Kafka on the Shore, still. :D
NikolaiI
08-20-2007, 10:27 AM
"Good luck to the farmer! Good luck to the man who owns this place, the man who works it, the faithful, the virtuous! I can love him, I can revere him, I can envy him. But I have wasted half my life trying to live his life. I wanted to be something that I was not. I even wanted to be a poet and a middle-class person at the same time. I wanted to be an artist and a man of fantasy, but I also wanted to be a good man, a man at home. It all went on for a long time, till I knew that a man cannot be both and have both, that I am a nomad and not a farmer, a man who searches and not a man who keeps. A long time I castigated myself before gods and laws which were only idols for me. That was what I did wrong, my anguish, my complicity in the world's pain. I increased the world's guilt and anguish, by doing violence to myself, by not daring to walk toward my own salvation. The way to salvation leads neither to the left nor the right: it leads into your own heart, and there alone is God, and there alone is peace..."

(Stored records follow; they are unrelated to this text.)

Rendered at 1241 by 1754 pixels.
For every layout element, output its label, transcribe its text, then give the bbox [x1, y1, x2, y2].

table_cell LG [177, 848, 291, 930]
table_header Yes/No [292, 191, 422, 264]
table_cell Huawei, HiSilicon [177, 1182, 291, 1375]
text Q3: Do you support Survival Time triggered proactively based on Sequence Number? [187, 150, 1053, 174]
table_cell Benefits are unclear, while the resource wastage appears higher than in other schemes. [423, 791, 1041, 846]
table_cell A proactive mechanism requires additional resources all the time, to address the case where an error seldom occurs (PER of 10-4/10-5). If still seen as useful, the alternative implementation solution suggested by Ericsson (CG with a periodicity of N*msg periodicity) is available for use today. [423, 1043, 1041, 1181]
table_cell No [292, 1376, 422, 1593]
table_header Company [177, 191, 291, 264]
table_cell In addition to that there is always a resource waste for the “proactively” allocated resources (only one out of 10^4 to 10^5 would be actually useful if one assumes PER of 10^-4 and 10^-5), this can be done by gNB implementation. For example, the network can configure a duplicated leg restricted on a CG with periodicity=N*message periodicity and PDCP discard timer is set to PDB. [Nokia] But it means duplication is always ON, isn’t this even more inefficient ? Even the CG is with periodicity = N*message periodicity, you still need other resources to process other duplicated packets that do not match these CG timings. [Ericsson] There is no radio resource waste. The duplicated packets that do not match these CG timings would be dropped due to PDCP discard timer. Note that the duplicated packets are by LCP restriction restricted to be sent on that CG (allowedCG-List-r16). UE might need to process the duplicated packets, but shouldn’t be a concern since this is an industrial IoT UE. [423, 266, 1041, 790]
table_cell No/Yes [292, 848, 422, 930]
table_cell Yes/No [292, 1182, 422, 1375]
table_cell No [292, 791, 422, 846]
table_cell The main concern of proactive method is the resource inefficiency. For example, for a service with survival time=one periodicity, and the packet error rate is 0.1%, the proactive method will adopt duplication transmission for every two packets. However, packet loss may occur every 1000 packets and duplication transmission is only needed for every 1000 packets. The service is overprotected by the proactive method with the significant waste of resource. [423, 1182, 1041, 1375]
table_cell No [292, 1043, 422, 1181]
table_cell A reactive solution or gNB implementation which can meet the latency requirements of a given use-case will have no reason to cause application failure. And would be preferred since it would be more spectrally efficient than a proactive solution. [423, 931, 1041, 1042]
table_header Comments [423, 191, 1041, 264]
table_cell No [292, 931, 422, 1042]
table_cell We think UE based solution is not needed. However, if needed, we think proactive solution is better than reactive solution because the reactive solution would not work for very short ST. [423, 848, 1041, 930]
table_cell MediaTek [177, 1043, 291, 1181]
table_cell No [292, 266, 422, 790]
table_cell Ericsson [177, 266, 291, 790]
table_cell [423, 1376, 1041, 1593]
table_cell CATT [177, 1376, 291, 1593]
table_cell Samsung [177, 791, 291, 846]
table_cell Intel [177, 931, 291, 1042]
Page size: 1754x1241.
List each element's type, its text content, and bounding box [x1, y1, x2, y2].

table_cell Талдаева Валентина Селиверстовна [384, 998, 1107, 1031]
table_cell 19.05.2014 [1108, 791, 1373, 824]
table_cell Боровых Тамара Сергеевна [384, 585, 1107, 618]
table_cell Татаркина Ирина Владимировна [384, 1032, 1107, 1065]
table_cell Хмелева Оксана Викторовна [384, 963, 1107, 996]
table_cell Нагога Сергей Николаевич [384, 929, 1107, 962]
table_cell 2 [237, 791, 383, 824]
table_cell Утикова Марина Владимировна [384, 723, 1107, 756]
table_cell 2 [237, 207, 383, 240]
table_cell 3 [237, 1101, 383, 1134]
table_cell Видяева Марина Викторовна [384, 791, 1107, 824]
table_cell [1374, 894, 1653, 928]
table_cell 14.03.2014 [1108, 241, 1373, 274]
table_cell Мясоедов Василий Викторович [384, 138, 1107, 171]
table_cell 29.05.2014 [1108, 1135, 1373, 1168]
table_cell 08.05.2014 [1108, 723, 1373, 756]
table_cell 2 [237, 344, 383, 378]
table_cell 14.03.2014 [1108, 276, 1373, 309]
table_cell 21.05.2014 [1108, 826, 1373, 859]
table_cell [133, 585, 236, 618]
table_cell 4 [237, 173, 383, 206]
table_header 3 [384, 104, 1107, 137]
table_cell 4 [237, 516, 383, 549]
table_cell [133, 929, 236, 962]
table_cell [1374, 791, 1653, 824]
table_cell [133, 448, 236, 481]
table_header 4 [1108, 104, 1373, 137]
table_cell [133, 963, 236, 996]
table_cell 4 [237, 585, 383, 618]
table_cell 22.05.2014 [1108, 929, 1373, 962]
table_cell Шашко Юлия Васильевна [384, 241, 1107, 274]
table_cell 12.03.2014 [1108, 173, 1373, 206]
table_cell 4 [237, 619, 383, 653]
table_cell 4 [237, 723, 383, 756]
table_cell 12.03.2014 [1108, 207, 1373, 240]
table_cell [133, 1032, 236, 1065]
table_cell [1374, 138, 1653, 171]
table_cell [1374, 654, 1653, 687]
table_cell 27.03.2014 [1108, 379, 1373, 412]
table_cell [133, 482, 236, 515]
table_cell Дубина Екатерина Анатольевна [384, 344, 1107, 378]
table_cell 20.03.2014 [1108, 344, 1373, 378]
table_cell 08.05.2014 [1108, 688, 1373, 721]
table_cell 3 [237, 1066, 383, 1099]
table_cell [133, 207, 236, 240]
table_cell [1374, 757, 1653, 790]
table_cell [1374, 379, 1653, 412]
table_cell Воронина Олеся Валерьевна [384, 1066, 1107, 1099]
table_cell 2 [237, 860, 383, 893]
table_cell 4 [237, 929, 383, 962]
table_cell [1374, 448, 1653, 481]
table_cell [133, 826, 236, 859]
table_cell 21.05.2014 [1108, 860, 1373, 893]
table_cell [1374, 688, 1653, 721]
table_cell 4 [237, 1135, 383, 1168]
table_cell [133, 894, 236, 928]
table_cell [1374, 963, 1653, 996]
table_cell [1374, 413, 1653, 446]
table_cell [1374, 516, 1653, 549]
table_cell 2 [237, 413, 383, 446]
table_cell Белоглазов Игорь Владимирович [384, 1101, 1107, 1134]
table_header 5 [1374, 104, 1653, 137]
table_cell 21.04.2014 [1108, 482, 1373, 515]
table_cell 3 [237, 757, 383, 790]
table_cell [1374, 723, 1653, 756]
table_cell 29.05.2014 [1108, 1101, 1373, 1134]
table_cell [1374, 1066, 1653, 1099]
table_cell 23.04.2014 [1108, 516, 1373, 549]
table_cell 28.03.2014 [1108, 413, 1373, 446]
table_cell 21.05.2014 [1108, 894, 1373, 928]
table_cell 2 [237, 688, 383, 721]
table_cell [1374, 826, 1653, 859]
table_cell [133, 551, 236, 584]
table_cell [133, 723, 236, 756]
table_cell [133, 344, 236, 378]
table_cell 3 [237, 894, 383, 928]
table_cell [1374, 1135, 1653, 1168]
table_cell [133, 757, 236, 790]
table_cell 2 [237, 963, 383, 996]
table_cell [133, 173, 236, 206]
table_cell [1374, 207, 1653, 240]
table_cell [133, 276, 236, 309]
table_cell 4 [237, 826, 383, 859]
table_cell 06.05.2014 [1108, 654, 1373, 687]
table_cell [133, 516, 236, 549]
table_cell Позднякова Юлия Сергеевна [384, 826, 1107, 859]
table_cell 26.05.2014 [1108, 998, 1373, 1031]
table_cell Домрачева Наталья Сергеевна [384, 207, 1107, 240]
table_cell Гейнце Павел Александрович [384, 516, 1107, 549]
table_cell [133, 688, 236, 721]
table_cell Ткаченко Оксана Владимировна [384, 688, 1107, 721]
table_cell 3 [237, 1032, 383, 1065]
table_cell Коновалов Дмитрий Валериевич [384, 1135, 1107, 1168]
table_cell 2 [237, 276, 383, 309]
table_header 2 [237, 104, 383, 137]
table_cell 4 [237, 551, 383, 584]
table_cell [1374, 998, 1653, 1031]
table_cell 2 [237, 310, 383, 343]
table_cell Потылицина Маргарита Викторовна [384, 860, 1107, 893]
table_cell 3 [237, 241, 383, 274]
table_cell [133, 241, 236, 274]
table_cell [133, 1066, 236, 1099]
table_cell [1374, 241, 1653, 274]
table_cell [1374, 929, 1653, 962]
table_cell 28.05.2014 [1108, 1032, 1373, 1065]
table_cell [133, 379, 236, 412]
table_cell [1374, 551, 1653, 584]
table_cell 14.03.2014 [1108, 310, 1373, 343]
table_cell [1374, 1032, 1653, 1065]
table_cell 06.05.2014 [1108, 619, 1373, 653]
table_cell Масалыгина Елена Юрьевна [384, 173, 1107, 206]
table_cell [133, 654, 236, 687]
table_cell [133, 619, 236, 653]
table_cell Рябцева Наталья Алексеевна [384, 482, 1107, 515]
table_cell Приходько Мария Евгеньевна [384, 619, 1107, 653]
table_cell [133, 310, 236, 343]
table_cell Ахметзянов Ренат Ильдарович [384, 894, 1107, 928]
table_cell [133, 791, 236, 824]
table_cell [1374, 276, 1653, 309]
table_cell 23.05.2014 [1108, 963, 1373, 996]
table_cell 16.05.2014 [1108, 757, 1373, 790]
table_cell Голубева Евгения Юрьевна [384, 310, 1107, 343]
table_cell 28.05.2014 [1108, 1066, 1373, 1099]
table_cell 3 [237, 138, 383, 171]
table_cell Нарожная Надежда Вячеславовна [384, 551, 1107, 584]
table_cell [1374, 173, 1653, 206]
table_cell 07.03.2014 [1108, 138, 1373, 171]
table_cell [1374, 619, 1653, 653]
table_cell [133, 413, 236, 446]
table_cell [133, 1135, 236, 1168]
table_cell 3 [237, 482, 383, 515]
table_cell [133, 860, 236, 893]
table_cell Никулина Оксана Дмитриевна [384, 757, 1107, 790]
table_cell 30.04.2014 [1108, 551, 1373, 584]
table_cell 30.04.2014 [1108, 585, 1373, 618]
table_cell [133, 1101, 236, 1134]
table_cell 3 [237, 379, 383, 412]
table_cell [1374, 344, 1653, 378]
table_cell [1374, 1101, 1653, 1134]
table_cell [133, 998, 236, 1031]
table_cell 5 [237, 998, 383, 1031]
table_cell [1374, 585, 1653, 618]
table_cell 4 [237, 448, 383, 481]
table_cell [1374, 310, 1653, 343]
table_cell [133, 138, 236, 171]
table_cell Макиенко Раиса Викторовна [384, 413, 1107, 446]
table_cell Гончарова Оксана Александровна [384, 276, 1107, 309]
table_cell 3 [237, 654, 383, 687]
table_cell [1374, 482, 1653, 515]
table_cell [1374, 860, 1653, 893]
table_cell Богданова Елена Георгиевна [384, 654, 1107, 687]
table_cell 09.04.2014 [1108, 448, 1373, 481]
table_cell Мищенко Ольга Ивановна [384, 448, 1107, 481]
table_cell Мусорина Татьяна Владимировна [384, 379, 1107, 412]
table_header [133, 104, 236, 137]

Wandering, Notes and Sketches,
by Herman Hesse
vheissu
08-25-2007, 10:13 AM
...He dug in a box and produced a board and a wooden box of men. Morris had never seen the chess-set befor but Honey stroked them as if greeting old friends. He set out the pieces tenderly.
'First the castles, one at each corner, like the legs of a cow. Then the knights - I love the knights; such proud horseheads, such flaring nostrils and, besides, they move obliwuely. Now the reverend gentlemen, next to the caballeros. And the Queen, the travelling lady; she's my favourite piece, she can go anywhere on the board - zip, zip. And a femme fatale, she is, whose kiss is death. Uneasy lies the head that wears the crown, here is the King. Vulnerable your King - in the last resort he has to hop off one by one, stage by stage, like Luis XIV escaping from Versailles. Morris shall be black and I white. There are our infantry, our pawns, all ready to go over the top.
Let's begin'
From Shadow Dance - Angela Carter
Idril
08-26-2007, 09:43 AM
"Nothing in life is so beautiful as the night before what is yet to be, the night and it's dew."
From Independent People by Halldór Laxness.
Man, I love this book! :thumbs_up
genoveva
08-27-2007, 03:25 PM
"Oh, my Lolita, I have only words to play with!"